Charge fluctuations in lightly hole-doped cuprates: Effect of vertex corrections

Identification of the electronic state that appears upon doping a Mott insulator is important to understand the physics of cuprate high-temperature superconductors. Recent scanning tunneling microscopy of cuprates provides evidence that a charge-ordered state emerges before the superconducting state upon doping the parent compound. We study this phenomenon by computing the charge response function of the Hubbard model including frequency-dependent local vertex corrections that satisfy the compressibility sum rule. We find that upon approaching the Mott phase from the overdoped side, the charge fluctuations at wave vectors connecting hot spots are suppressed much faster than at the other wave vectors. It leads to a momentum dependence of the dressed charge susceptibility that is very different from either the bare susceptibility or from the susceptibility obtained from the random phase approximation. We also find that the paramagnetic lightly hole-doped Mott phase at finite temperature is unstable to charge ordering only at zero wave vector, confirming the results previously obtained from the compressibility. Charge order is driven by the frequency-dependent scattering processes that induce an attractive particle-hole interaction at large interaction strength and small doping.

Figure 1

Compressibility, $\partial n/\partial \mu$, as a function of hole density, $p$, for $U=12t$, $t^{\prime }=-0.3t$, $t^{″}=0.2t$ at various temperatures, either computed directly within the DMFT framework, labeled 1P in the figure and discussed in Sec. 3, or computed from the lattice density-density correlation function, indicated as 2P and discussed in Sec. 5. Inset: The hole density as a function of chemical potential for $T=0.02t$ has a jump for a chemical potential ${\mu }_c\simeq 4.8$ with a discontinuous first-order derivative at that chemical potential, implying the discontinuous compressibility seen in the main panel.

Figure 2

Real (left) and imaginary (right) parts of ${\left[{\mathrm{\Gamma }}_{loc}^{c,irr}({\nu }_n=0)\right]}_{{\omega }_m{\omega }_{m^{\prime }}}$ as a function of two fermionic frequencies ${\omega }_m$ and ${\omega }_{m^{\prime }}$ for hole doping level $p=0.11$ and $T=0.1t$, $U=6t$. The static contribution $U$ is substracted from the real part.

Figure 3

Real part of ${\left[{\mathrm{\Gamma }}_{loc}^{c,irr}({\nu }_n=0)\right]}_{{\omega }_m{\omega }_{m^{\prime }}}$ for hole doping level $p=0.11$ as a function of two fermionic frequencies ${\omega }_m$ and ${\omega }_{m^{\prime }}$ and $T=0.1t$. On the left panel, $U=8t$ while $U=12t$ on the right panel.

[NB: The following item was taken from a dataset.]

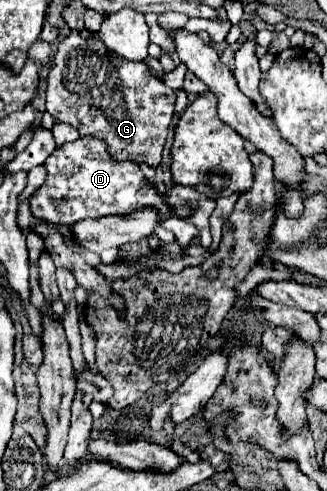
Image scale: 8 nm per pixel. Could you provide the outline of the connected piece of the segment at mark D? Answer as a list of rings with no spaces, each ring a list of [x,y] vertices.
[[[83,136],[75,142],[67,142],[61,148],[55,148],[53,154],[43,162],[43,166],[47,168],[47,178],[41,188],[29,196],[29,208],[35,218],[51,224],[69,226],[85,218],[103,218],[109,214],[125,216],[141,208],[157,210],[159,222],[165,222],[173,216],[191,218],[195,214],[195,204],[171,206],[143,176],[139,164],[117,162],[107,152],[105,142],[93,136]]]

The static contribution $U$ is subtracted.

Figure 4

Left panel: Dressed susceptibility in the charge channel for $U=12t$ and $T=0.1t$, for several hole doping values. Right panel: Dressed susceptibility in the charge channel for $U=12t$, for several temperatures at hole doping slightly larger than the critical doping.

Figure 5

${\left[{\chi }_{loc}^c({\nu }_n=0)\right]}_{{\omega }_m{\omega }_{m^{\prime }}}$ with ${\omega }_m={\omega }_0=\pi /\beta$ as a function of ${\omega }_{m^{\prime }}$ calculated with $n_b=3$ and $n_b=5$. The doping level is $p=0.06$, $U=12t$.

Figure 6

Spectral weight at zero frequency (left panel) for hole doping levels $p=0.18$ (red), and $p=0.04$ (blue) for $U=12t$, $t^{\prime }=-0.3t$, $t^{″}=0.2t$ at $T=0.1t$ on the square lattice. The dashed line shows the antiferromagnetic Brillouin zone. The wave vectors ${\mathbf{Q}}_{1\cdots 4}$ connect hot spots when $p=0.18$. The corresponding RPA bubble susceptibility is in the right-hand panel.

Figure 7

Compressibility $dn/d\mu$ computed from the density and from the uniform density-density correlation function, labeled by 1P and 2P, respectively, as a function of hole density for $U=8t$ and $T=0.1t$ (top panel) and $U=12t$ and $T=0.4t$ (bottom panel).